▸ **Stored records**
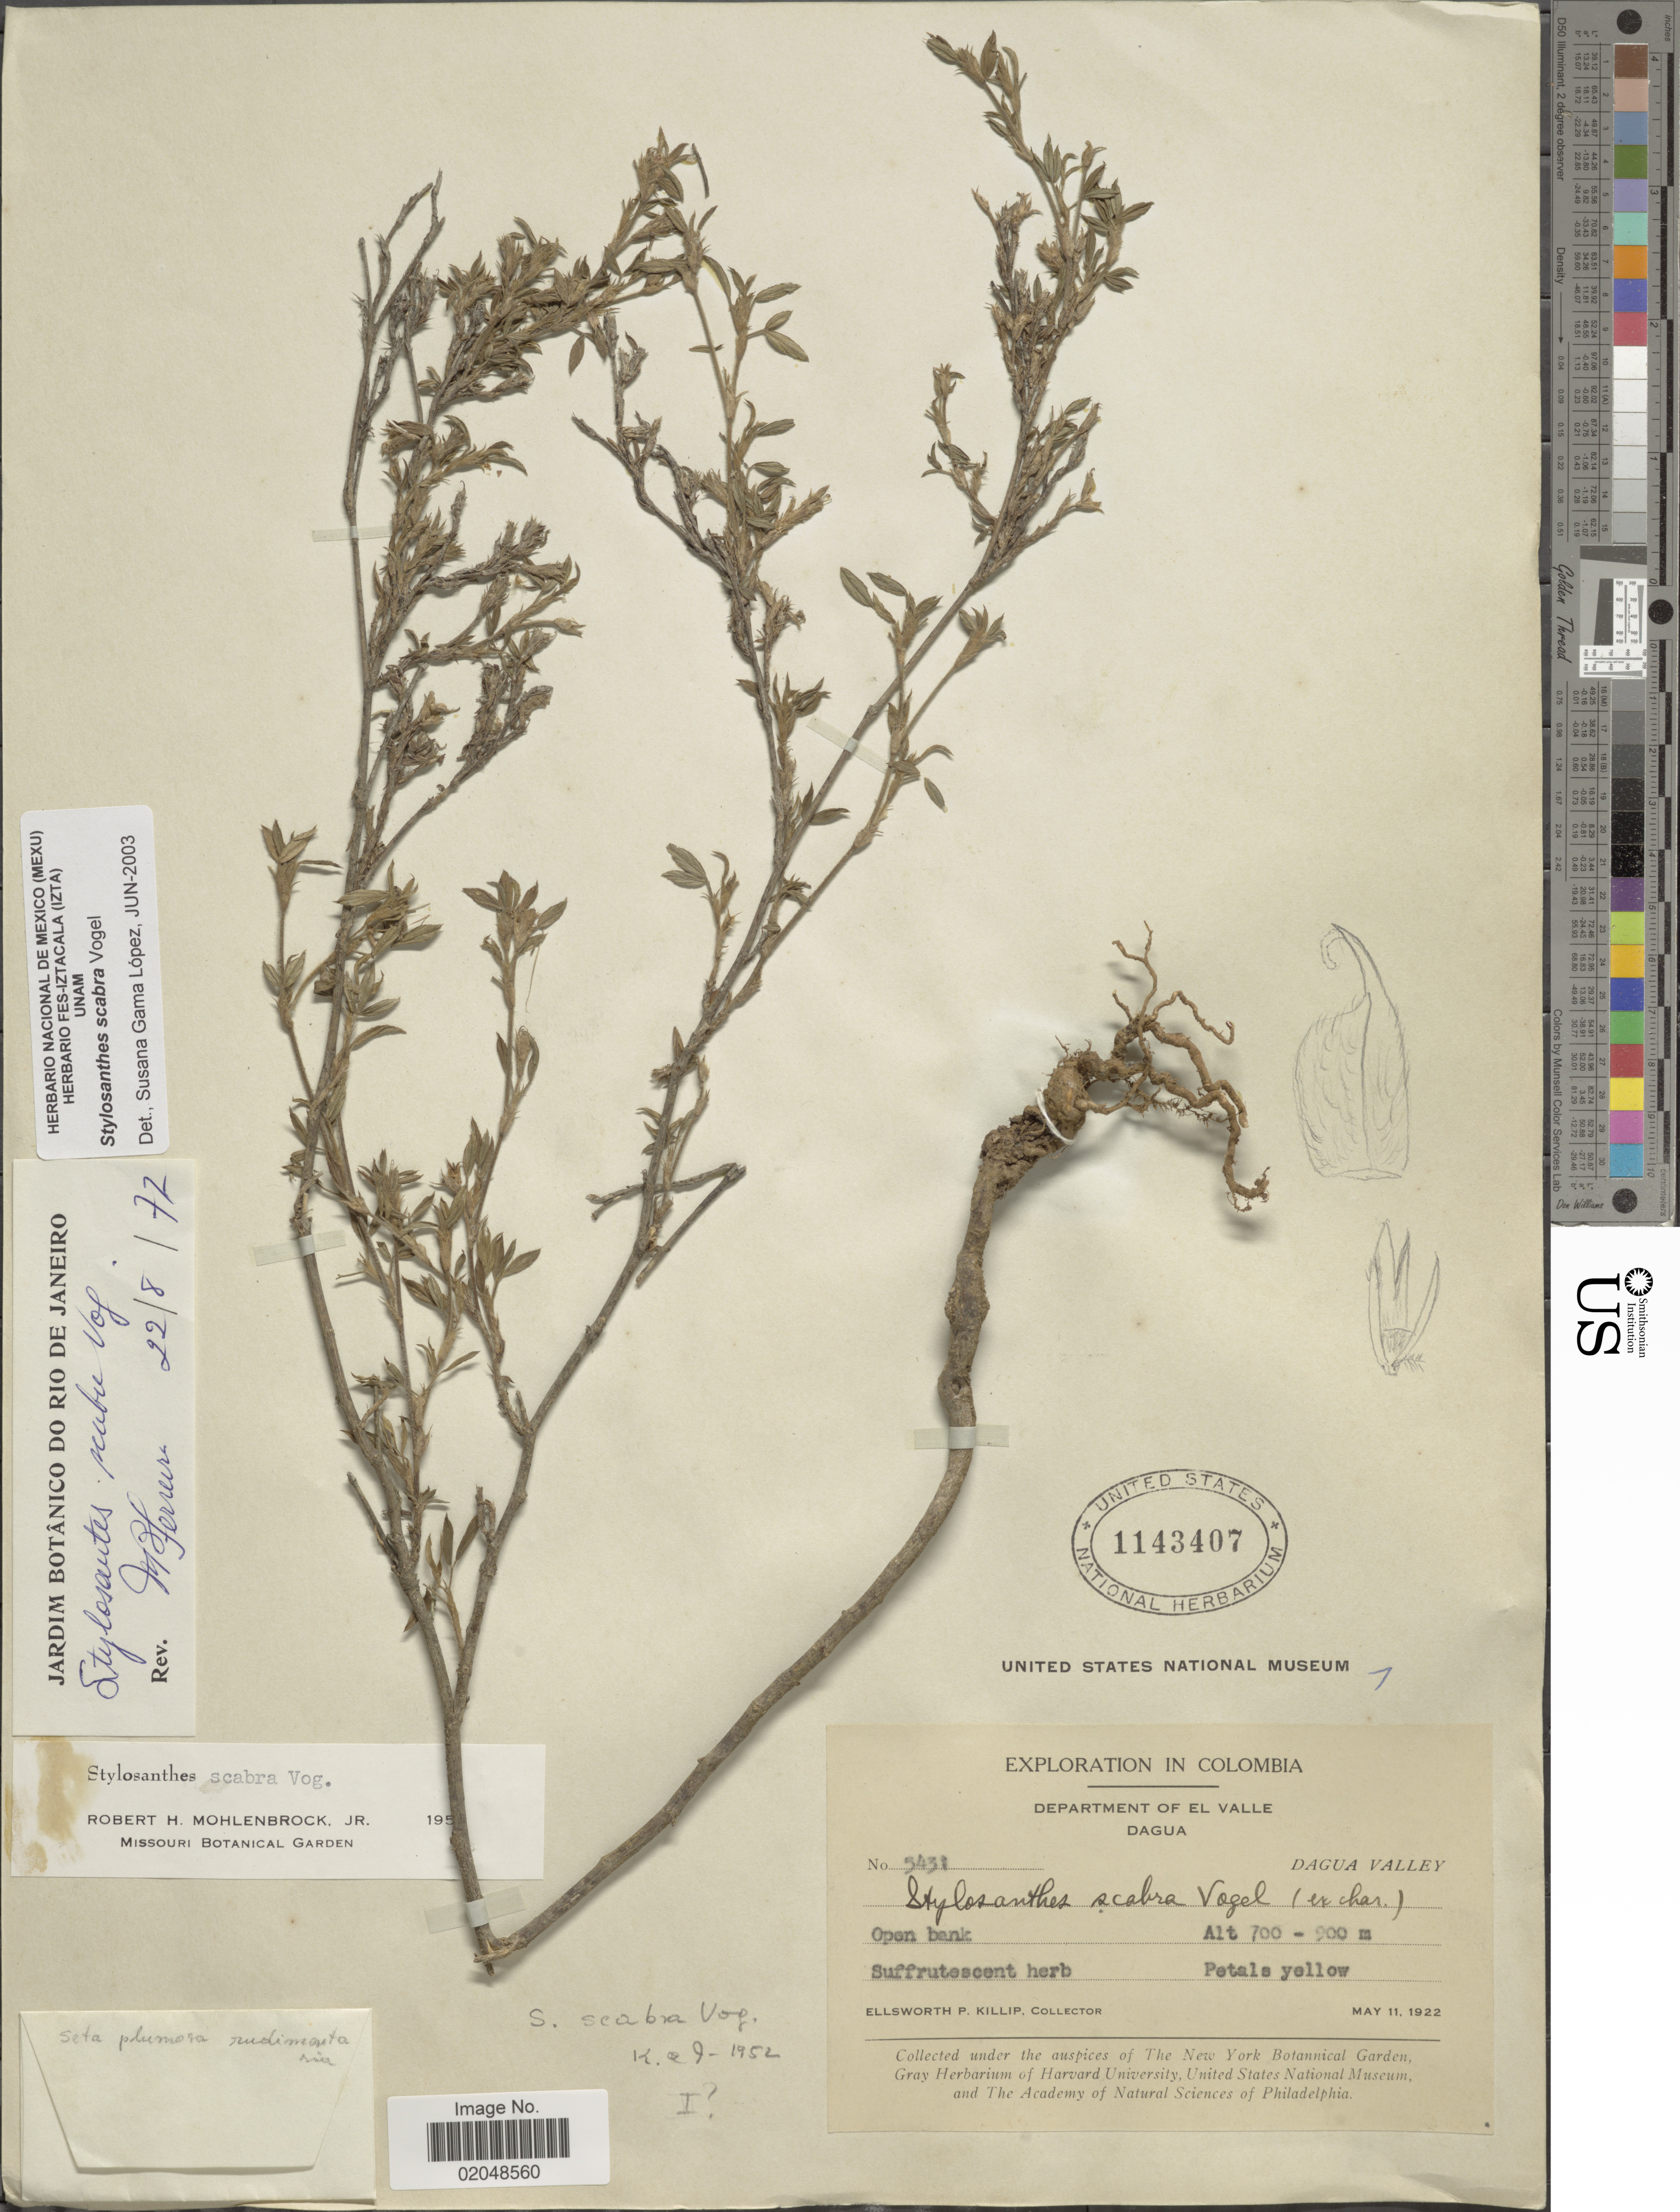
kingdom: Plantae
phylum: Tracheophyta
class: Magnoliopsida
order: Fabales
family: Fabaceae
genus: Stylosanthes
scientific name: Stylosanthes scabra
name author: Vogel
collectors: E. P. Killip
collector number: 5431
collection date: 1922-05-11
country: Colombia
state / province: Valle del Cauca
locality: Dagua, Dagua Valley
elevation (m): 700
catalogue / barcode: US 1143407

▸ **Written request**
Retype every line of the records above word for word, leaving out the pictures.

▸ **Answer**
kingdom: Plantae
phylum: Tracheophyta
class: Magnoliopsida
order: Fabales
family: Fabaceae
genus: Stylosanthes
scientific name: Stylosanthes scabra
name author: Vogel
collectors: E. P. Killip
collector number: 5431
collection date: 1922-05-11
country: Colombia
state / province: Valle del Cauca
locality: Dagua, Dagua Valley
elevation (m): 700
catalogue / barcode: US 1143407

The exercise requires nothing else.